TNI AL akan Menambah Pesanan 2 CN-235 kepada PT DI

18 April 2012

TNI-AL memesan tiga unit NBell 420EP kepada PTDI. Satu unit sudah diserahkan, sedangkan satu diantaranya yang diujicobakan Selasa ini, satu lainnya akan diselesaikan akhir 2012. Sedangkan pesanan CN-235 kepada PT DI sebanyak tiga unit akan segera disusul dengan tambahan dua unit lainnya (photo : Tempo)

Perkuat Alutsista, TNI AL Beli 6 Pesawat ke PT DI

TRIBUNNEWS.COM, BANDUNG - Komandan Pusat Penerbangan TNI AL, Laksamana Pertama Sugianto, membenarkan bahwa jajarannya melakukan pemesanan 6 unit pesawat kepada PT Dirgantara Indonesia. Pesawat-pesawat itu terdiri atas 3 unit CN 235 dan 3 unit helikopter Bell 412 EP.

Sugianto menjelaskan, pemesanan keenam pesawat tersebut merupakan bagian rencana penambahan alat utama sistem persenjataan (alutsista).

Menurutnya, sampai 2014, TNI AL menyiapkan sejumlah rencana penambahan dan pemerkuatan alutsista. Namun, yang saat ini terealisasi yaitu baru pada helicopter BELL 412 EP.

Sementara itu, Humas PT Dirgantara Indonesia (DI), Rakhendi Triatna, mengungkapkan, saat ini, pihaknya menerima pemesanan pembuatan pesawat dari berbagai negara.
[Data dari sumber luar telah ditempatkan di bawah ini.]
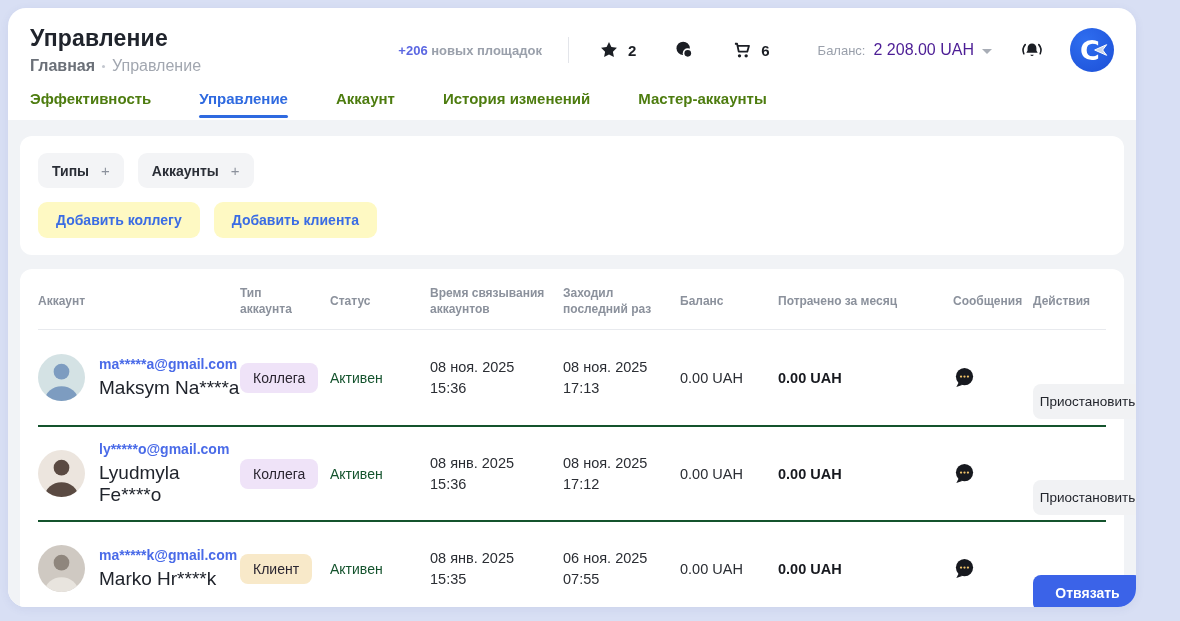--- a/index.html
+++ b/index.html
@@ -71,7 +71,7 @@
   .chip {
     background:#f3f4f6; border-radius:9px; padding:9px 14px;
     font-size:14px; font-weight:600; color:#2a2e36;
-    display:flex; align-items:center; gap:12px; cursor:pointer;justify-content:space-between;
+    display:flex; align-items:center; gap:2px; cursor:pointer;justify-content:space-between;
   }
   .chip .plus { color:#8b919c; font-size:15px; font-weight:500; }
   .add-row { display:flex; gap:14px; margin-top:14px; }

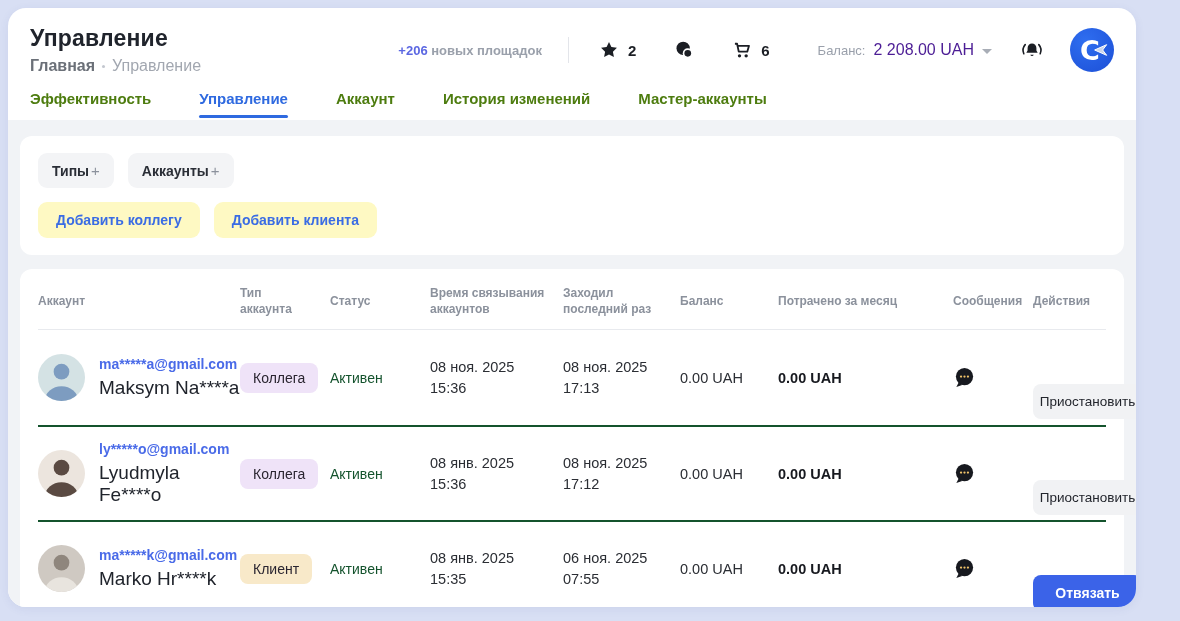--- a/index.html
+++ b/index.html
@@ -96,7 +96,7 @@
   .avatar { width:47px; height:47px; border-radius:50%; overflow:hidden; flex:none; }
   .acct-text { display:flex; flex-direction:column; gap:5px; }
   .email { font-size:14px; color:#4a6be8; font-weight:600; cursor:pointer; }
-  .name { font-size:19px; color:#20242c; }
+  .name { font-size:15px; color:#20242c; }
 
   .badge { display:inline-block; padding:7px 13px; border-radius:8px; font-size:14px; color:#2a2530; font-weight:500; }
   .badge.colleague { background:#efe3f8; }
Antara lain, sebutnya, Korea Selatan (Korsel), Thailand, Pakistan, Uni Emirat (UE), Burkina Paso, dan Senegal.

Selain negara-negara itu, lanjutnya, pihaknya pun menerima pemesanan pembuatan pesawat yang diajukan TNI AL. Disebutkan, secara total, jumlah pesawat yang dipesan TNI AL yaitu 6 unit.

"Itu terdiri atas 3 unit CN 235. Kontraknya, yang terjalin sejak 2009, yaitu 80 juta dolar AS.

Tiga unit lainnya, yaitu helikopter BELL 412 EP," beber Rakhendi pada sela-sela tes penerimaan BELL 412 EP, yang dilakukan Komandan Pusat Penerbangan TNI AL, Laksamana Pertama Sugianto, di PT DI Bandung, Selasa (17/4/2012).

Kabarnya, TNI AL pun siap memesan 2 unit CN 235. Jika itu terealisasi, tutur Rakhendi, secara total, TNI AL memesan 5 unit CN 235. Akan tetapi, tukasnya, sejauh ini, perjanjian kontrak mengenai pemesanan 2 unit CN 235 tambahan oleh TNI AL belum terjalin. Kendati begitu, Rakhendi menyatakan, kemungkinan besar, dalam waktu yang tidak lama, pemesanan itu dapat terealisasi.